[[ Exercise input, beginning ]]

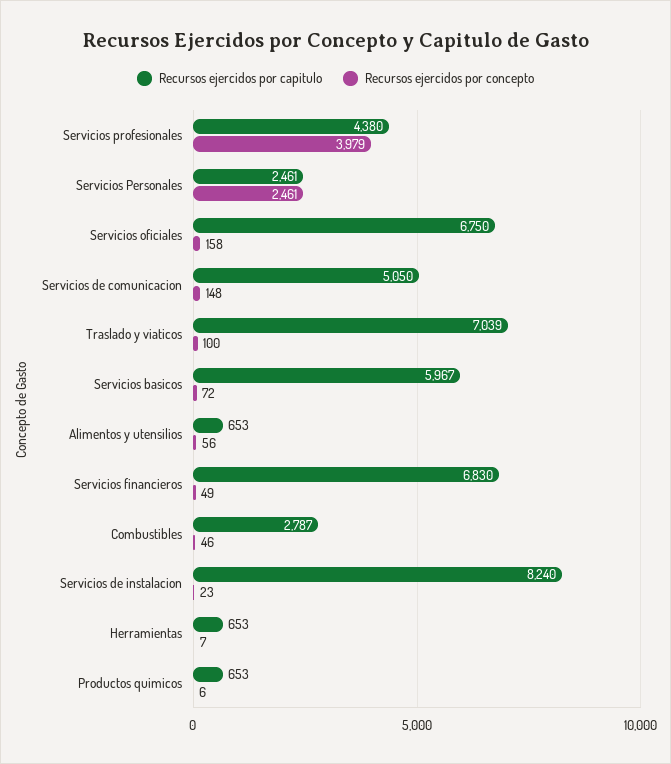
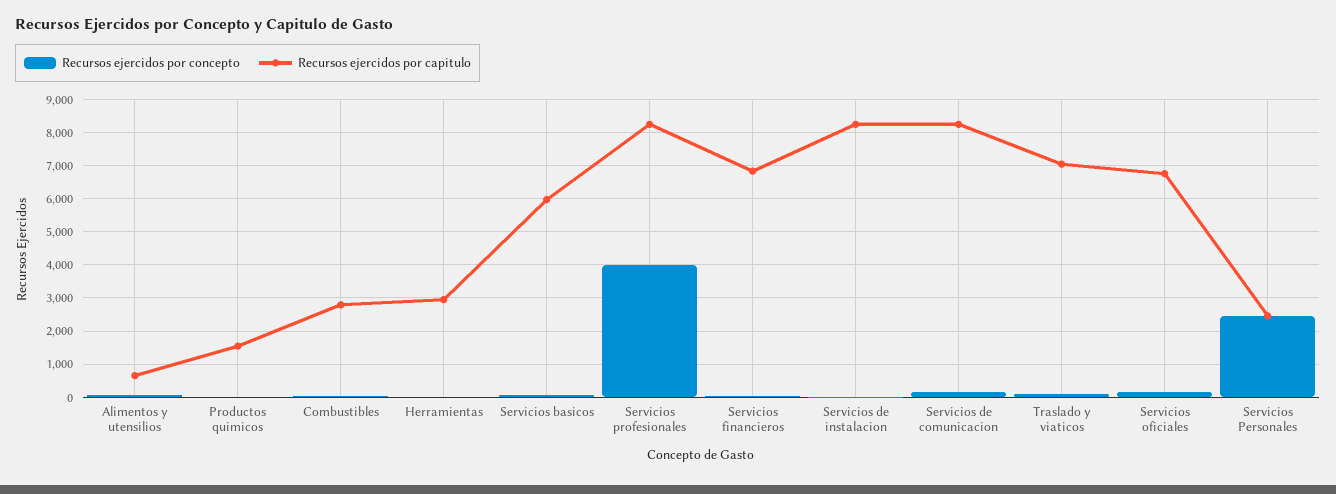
Recursos ejercidos por capitulo, Servicios profesionales: 4380 -> 8200
Recursos ejercidos por capitulo, Servicios de comunicacion: 5050 -> 8200
Recursos ejercidos por capitulo, Herramientas: 653 -> 3000
Recursos ejercidos por capitulo, Productos quimicos: 653 -> 1600

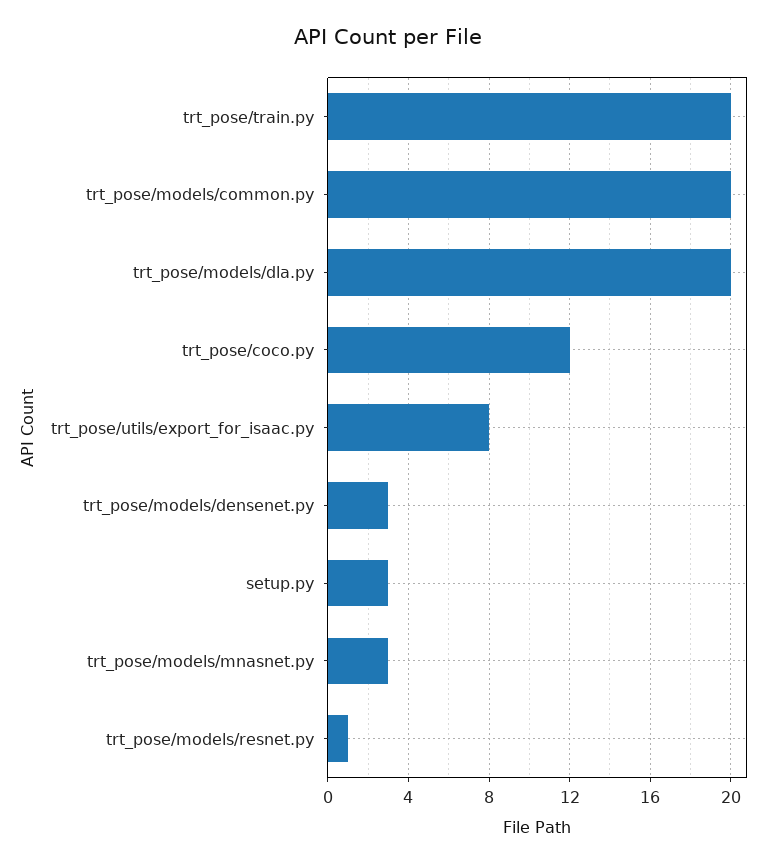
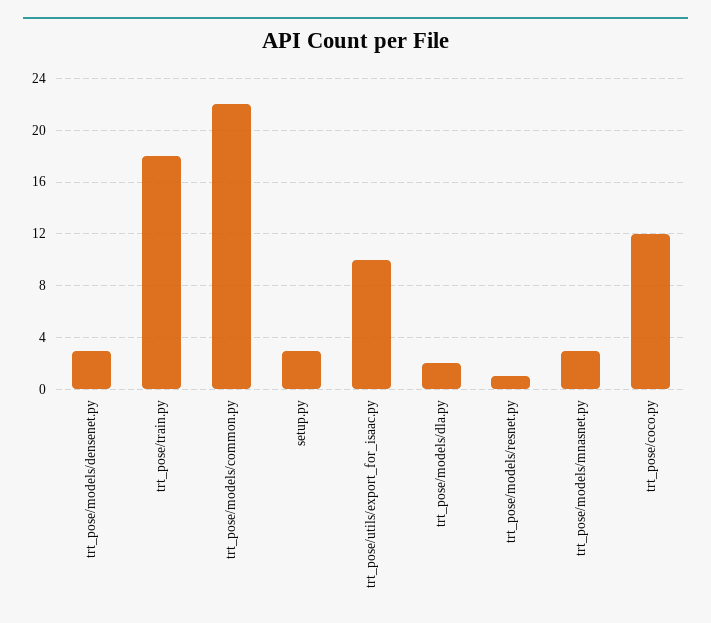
trt_pose/train.py: 20 -> 18
trt_pose/models/common.py: 20 -> 22
trt_pose/models/dla.py: 20 -> 2
trt_pose/utils/export_for_isaac.py: 8 -> 10

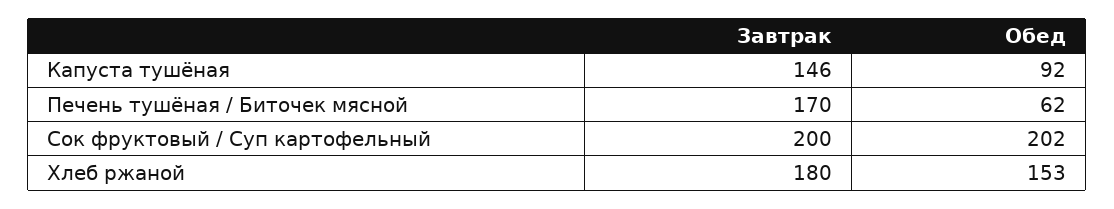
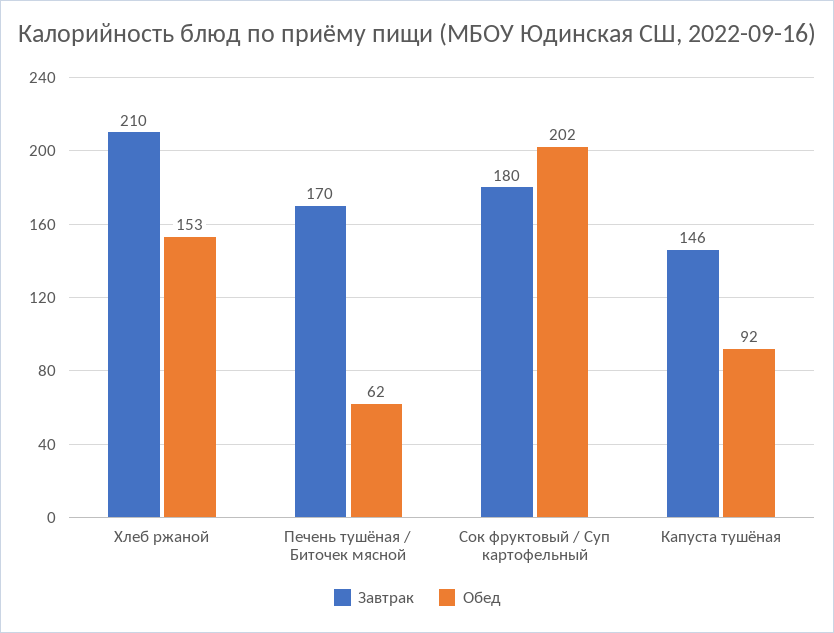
Завтрак, Сок фруктовый / Суп картофельный: 200 -> 180
Завтрак, Хлеб ржаной: 180 -> 210

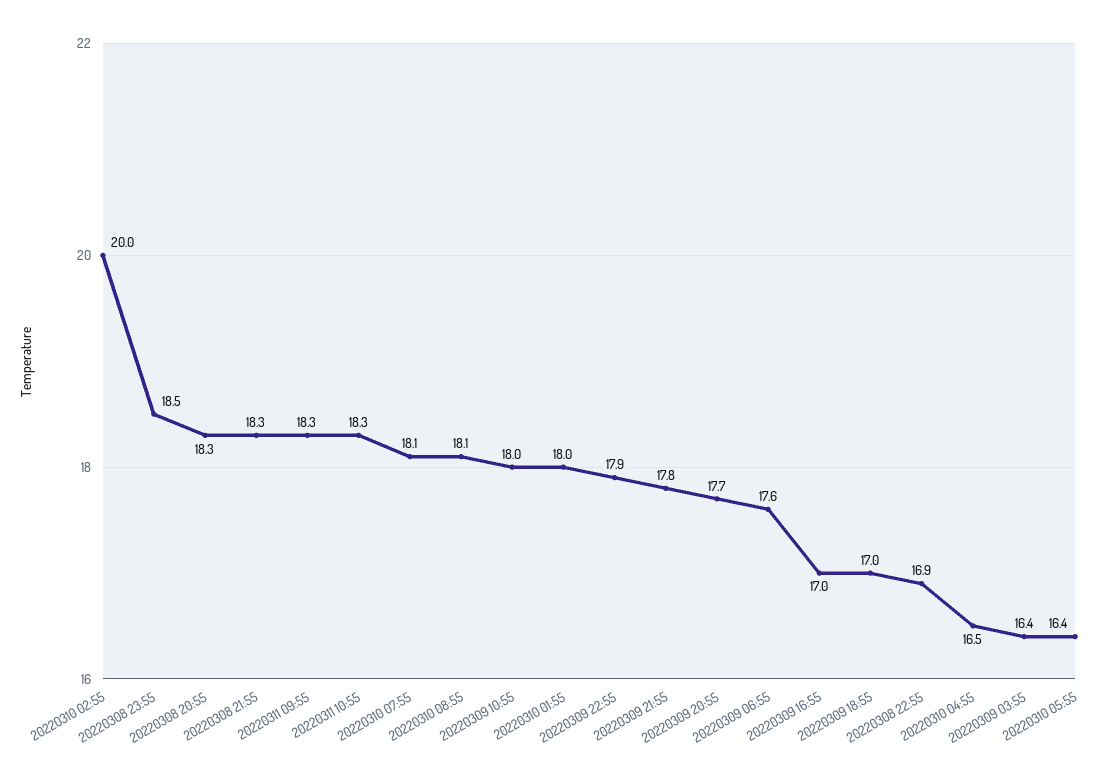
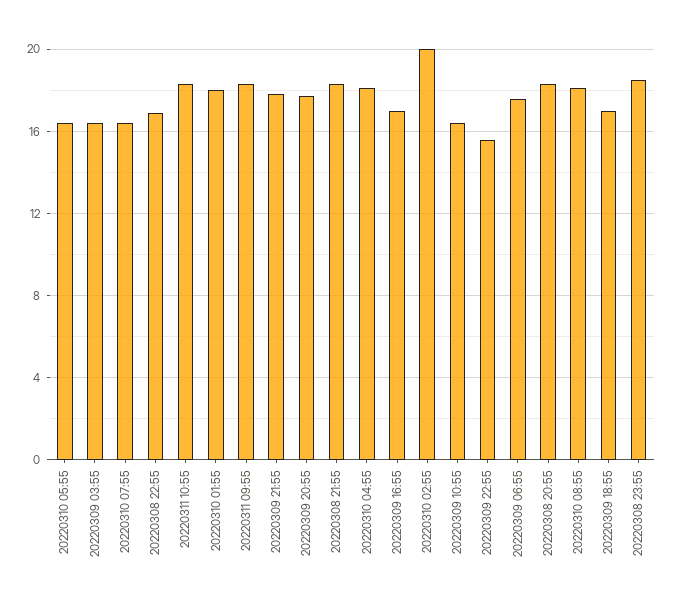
20220310 07:55: 18.1 -> 16.5
20220309 10:55: 18 -> 16.5
20220309 22:55: 17.9 -> 15.5
20220310 04:55: 16.5 -> 18

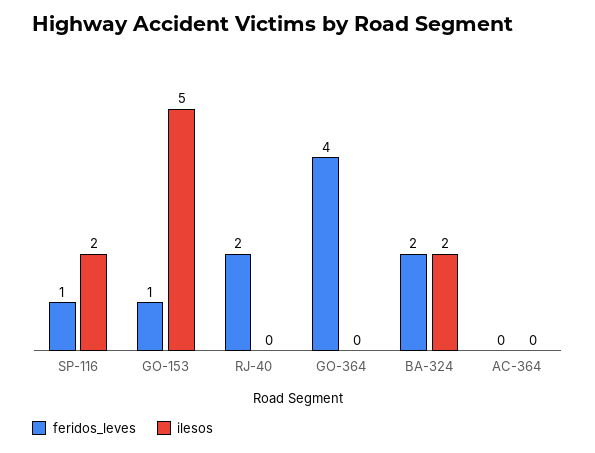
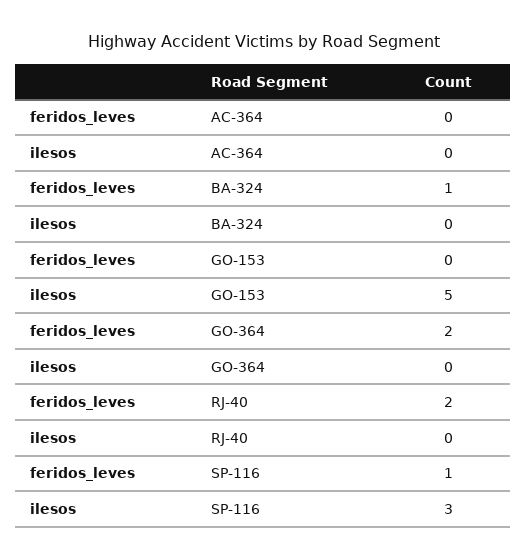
ilesos, SP-116: 2 -> 3
feridos_leves, GO-153: 1 -> 0
feridos_leves, GO-364: 4 -> 2
feridos_leves, BA-324: 2 -> 1
ilesos, BA-324: 2 -> 0

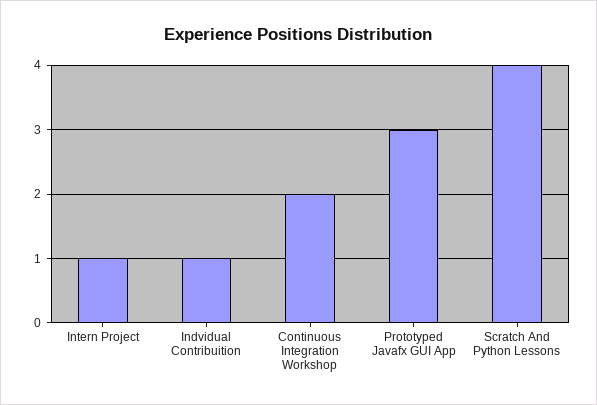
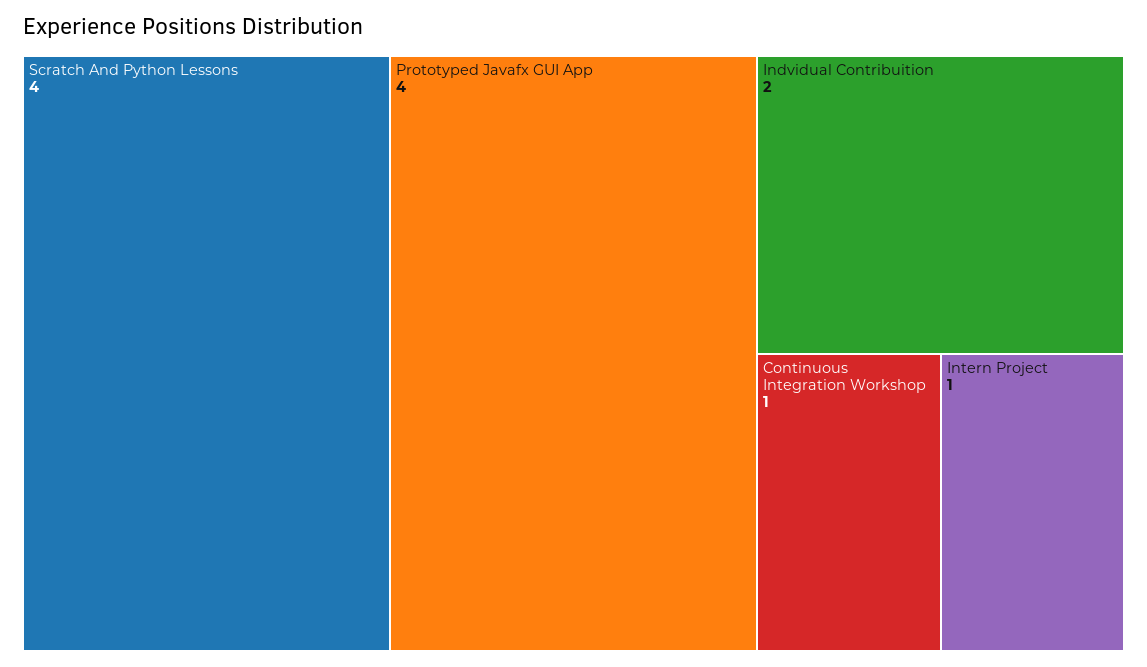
Indvidual Contribuition: 1 -> 2
Continuous Integration Workshop: 2 -> 1
Prototyped Javafx GUI App: 3 -> 4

[[ Exercise input, end ]]

Job: Repeat the records exactly, without the pictures.

Answer to this exercise:
Recursos ejercidos por capitulo, Servicios profesionales: 4380 -> 8200
Recursos ejercidos por capitulo, Servicios de comunicacion: 5050 -> 8200
Recursos ejercidos por capitulo, Herramientas: 653 -> 3000
Recursos ejercidos por capitulo, Productos quimicos: 653 -> 1600

trt_pose/train.py: 20 -> 18
trt_pose/models/common.py: 20 -> 22
trt_pose/models/dla.py: 20 -> 2
trt_pose/utils/export_for_isaac.py: 8 -> 10

Завтрак, Сок фруктовый / Суп картофельный: 200 -> 180
Завтрак, Хлеб ржаной: 180 -> 210

20220310 07:55: 18.1 -> 16.5
20220309 10:55: 18 -> 16.5
20220309 22:55: 17.9 -> 15.5
20220310 04:55: 16.5 -> 18

ilesos, SP-116: 2 -> 3
feridos_leves, GO-153: 1 -> 0
feridos_leves, GO-364: 4 -> 2
feridos_leves, BA-324: 2 -> 1
ilesos, BA-324: 2 -> 0

Indvidual Contribuition: 1 -> 2
Continuous Integration Workshop: 2 -> 1
Prototyped Javafx GUI App: 3 -> 4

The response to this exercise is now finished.